_Supplied passage:_

▽

# W8 oil change costs 127$



## rs4-380 (Dec 12, 2000)

Ouch. thats going to hurt


----------



## maschinenvolkg60 (Nov 28, 2001)

*Re: W8 oil change costs 127$ (rs4-380)*

http://****************.com/smile/emthdown.gif


----------



## Lexi (Jun 18, 2000)

*Re: W8 oil change costs 127$ (maschinenvolkg60)*

Why ?


----------



## VertigoGTI (Apr 1, 2001)

*Re: W8 oil change costs 127$ (Lexi)*

Doesn't it take 8 quarts? That's still expensive. I'm thinking about $50 at most, even for synthetic.


----------



## spongebob_squarepants (Jul 4, 2001)

*Re: W8 oil change costs 127$ (Lexi)*

quote:[HR][/HR]Why ? [HR][/HR]​That's what I wanna know. Is VW just figuring they should screw you since you can afford a W8 to begin with? http://****************.com/smile/emthdown.gif http://****************.com/smile/emthdown.gif


----------



## EZ (Jun 22, 1999)

*Re: W8 oil change costs 127$ (spongebob_squarepants)*

I'll tell you that I saw this car for the first time yesterday and that engine is CRAMMED in there. Not sure if that has anything to do with it but I for one would NOT want to work on this car myself...
EZ


----------



## WolfGTI (Jun 16, 1999)

*Re: W8 oil change costs 127$ (EZ)*

I was at a dealer checking out on today (a friend of mine works there). The engine redefines cramming - it has less space than a Corrado has with its VR6.
After talking to the sales manager - apparently all the tech can do with the engine in the car is belts, plugs, airfilter, headlight bulbs - anything more and the motor has to come out the car, to get the the battery the factory stress bar has to come out. Apparently if their is any kind of motor warranty issues they are not even supposedto attempt fixing it - it's a swap to a new motor and the old motor is sent back to Germany.


----------



## KingVR (Jan 30, 2000)

△

_Extracted information:_
▽

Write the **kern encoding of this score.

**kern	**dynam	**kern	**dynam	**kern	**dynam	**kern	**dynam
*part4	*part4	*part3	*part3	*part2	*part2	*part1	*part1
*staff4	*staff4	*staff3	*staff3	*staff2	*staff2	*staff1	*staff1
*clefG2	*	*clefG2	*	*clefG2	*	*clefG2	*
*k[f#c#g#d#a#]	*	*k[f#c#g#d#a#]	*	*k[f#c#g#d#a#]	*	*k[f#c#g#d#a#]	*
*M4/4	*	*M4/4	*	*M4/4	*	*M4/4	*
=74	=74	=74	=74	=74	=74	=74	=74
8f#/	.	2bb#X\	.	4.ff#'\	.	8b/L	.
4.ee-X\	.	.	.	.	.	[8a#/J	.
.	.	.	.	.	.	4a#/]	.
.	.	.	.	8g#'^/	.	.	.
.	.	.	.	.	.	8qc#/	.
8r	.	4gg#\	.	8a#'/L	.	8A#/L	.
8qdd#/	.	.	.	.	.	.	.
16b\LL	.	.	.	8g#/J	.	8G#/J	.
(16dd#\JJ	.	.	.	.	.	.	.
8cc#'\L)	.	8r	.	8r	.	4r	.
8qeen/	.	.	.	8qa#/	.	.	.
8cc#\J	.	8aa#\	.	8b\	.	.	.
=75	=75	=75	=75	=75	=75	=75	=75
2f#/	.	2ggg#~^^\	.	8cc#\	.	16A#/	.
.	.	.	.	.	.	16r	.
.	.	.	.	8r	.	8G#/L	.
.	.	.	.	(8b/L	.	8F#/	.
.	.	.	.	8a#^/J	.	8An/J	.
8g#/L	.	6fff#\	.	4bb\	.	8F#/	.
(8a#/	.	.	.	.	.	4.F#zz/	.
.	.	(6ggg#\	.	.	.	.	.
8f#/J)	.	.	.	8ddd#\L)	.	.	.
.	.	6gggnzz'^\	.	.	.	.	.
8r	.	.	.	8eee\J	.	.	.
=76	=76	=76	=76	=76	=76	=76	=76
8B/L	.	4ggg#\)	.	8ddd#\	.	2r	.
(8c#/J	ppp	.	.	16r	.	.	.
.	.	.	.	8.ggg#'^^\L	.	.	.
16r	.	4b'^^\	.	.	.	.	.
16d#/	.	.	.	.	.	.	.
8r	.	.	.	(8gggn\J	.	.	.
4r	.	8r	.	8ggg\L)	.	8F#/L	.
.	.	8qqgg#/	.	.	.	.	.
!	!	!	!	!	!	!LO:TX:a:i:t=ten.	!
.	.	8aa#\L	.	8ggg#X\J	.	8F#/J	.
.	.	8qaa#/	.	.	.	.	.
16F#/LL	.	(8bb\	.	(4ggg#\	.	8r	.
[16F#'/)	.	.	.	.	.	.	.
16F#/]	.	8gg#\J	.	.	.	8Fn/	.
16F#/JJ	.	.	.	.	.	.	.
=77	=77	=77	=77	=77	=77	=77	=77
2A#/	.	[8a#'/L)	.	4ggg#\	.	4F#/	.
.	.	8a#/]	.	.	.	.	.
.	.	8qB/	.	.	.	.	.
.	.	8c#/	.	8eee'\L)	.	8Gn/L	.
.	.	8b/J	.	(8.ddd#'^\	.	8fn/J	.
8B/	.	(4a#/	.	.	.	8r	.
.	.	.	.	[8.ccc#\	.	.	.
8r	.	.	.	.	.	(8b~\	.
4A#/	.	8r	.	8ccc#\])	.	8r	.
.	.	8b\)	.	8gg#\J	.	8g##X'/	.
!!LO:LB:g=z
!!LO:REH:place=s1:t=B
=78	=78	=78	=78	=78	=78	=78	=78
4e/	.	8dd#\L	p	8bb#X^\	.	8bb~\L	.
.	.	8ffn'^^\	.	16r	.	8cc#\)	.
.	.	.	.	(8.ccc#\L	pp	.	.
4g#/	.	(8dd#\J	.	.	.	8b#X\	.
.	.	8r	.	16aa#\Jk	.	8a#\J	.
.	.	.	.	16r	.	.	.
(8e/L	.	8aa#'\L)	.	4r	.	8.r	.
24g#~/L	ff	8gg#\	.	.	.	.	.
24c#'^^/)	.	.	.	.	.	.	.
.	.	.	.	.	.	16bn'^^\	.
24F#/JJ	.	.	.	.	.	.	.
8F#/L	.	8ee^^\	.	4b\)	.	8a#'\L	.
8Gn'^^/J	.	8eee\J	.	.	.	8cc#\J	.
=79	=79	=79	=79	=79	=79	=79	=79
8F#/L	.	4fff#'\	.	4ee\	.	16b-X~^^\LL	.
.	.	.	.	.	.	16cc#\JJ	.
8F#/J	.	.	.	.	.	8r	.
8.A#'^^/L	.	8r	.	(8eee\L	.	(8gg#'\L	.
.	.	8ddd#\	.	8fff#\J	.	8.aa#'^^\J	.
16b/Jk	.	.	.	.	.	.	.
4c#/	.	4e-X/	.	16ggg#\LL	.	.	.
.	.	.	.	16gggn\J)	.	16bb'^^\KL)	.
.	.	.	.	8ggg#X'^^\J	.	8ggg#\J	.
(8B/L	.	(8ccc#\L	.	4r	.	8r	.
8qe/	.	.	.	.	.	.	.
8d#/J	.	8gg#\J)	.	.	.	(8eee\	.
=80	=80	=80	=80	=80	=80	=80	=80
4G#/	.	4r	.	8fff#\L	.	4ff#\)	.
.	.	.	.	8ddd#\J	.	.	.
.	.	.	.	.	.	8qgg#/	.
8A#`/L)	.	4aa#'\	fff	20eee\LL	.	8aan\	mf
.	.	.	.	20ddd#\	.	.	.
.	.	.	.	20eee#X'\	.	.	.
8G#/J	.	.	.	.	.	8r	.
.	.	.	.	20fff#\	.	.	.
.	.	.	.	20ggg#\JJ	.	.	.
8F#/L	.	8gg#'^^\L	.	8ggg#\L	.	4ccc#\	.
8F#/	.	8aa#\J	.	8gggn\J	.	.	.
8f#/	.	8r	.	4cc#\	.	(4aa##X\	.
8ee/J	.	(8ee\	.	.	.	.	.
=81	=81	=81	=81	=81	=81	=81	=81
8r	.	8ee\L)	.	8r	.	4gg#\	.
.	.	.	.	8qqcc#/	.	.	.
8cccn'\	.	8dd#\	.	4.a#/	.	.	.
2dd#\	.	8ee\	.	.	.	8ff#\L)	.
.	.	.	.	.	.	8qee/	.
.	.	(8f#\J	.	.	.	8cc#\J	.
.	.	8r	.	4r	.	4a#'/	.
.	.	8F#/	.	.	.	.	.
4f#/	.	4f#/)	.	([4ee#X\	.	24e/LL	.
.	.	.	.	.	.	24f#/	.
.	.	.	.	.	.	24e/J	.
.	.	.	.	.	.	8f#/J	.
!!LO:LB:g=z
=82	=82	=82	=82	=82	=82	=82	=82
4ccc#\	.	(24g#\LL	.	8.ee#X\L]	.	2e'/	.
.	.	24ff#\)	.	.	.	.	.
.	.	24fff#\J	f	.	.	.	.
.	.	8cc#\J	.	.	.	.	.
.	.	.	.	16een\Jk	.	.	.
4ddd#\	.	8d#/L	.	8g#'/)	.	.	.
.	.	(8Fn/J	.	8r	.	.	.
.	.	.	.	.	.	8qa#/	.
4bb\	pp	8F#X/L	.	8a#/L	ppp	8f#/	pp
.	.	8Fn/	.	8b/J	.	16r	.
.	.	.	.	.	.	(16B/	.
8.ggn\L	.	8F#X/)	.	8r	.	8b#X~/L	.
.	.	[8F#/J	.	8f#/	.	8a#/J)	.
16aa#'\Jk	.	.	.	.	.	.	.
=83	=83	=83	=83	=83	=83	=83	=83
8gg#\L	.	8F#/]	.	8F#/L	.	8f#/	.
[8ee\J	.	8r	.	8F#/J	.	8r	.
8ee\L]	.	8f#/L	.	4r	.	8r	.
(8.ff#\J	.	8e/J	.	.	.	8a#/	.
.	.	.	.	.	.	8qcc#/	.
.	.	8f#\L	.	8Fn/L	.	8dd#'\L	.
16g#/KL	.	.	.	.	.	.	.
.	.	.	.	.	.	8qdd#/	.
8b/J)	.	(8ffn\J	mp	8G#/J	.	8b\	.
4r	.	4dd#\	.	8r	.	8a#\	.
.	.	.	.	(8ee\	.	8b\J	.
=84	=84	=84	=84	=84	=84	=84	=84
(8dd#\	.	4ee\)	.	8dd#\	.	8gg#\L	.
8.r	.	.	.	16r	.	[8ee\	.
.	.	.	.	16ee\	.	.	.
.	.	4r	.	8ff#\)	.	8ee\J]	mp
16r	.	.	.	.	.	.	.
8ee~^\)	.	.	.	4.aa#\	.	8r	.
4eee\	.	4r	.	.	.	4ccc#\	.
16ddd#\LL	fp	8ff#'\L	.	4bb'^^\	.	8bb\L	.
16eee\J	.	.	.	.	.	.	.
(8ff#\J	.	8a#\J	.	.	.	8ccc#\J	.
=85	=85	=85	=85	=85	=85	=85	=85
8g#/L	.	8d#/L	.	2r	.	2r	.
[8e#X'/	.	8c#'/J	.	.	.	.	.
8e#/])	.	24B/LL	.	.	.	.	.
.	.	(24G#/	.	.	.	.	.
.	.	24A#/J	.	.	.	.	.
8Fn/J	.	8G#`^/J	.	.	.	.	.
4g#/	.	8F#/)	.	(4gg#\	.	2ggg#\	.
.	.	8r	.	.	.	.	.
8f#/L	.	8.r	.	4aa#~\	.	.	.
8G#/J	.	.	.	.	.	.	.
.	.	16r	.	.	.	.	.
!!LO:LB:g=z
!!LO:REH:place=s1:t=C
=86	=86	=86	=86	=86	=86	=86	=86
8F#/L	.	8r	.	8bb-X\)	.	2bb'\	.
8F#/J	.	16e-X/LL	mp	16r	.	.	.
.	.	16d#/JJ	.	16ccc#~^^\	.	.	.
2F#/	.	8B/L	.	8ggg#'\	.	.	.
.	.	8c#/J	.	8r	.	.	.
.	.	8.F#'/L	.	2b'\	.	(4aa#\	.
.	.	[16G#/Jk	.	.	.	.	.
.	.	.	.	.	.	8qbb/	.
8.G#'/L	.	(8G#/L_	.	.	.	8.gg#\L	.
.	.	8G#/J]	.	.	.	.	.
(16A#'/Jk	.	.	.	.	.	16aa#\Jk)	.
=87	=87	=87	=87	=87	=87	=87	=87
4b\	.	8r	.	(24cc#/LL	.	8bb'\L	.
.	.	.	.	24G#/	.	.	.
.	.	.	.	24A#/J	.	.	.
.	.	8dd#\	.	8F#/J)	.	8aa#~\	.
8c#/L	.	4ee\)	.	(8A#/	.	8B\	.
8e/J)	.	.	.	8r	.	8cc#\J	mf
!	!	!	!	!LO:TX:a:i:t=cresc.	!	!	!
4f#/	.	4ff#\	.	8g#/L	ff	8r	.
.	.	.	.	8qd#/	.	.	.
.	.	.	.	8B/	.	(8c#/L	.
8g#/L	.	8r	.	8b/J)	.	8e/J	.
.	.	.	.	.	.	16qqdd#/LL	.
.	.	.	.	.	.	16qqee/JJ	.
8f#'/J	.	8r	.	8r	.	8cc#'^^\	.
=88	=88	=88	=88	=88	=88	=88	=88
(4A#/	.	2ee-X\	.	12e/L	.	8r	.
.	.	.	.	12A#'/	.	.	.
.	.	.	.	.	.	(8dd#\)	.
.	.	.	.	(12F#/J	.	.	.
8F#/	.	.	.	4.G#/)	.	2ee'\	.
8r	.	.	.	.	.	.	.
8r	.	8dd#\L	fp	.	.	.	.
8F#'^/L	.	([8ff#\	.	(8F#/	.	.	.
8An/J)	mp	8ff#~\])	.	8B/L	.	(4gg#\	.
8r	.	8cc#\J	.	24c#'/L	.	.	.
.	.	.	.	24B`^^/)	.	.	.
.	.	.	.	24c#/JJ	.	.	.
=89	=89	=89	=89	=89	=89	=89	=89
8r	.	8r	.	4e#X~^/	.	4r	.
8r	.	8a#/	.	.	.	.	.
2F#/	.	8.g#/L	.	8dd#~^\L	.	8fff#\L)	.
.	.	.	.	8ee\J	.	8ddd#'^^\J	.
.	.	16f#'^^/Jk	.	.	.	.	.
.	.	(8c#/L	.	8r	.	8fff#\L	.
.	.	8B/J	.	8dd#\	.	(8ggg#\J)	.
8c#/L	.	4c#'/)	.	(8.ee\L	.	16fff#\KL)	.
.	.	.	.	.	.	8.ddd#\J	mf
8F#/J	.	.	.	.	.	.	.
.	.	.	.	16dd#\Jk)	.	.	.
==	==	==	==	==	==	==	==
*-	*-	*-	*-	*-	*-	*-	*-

△

_Directions:_
- A) In the W8 oil change thread, what happens to the old motor when there is a motor warranty issue?
- B) Rewrite the paragraph in the W8 oil change thread beginning "After talking to the sales manager" as a short list, keeping its main facts.
The lines come from a different source than the W8 oil change thread.

_Exercise results:_
- A) It is swapped for a new motor, and the old one is sent back to Germany.

- B)
- With the engine in the car, the tech can only do belts, plugs, the air filter, and headlight bulbs.
- Anything more means taking the motor out of the car.
- Getting to the battery requires removing the factory stress bar.
- For motor warranty issues, there is no attempt to fix it: the motor is swapped for a new one and the old one is sent back to Germany.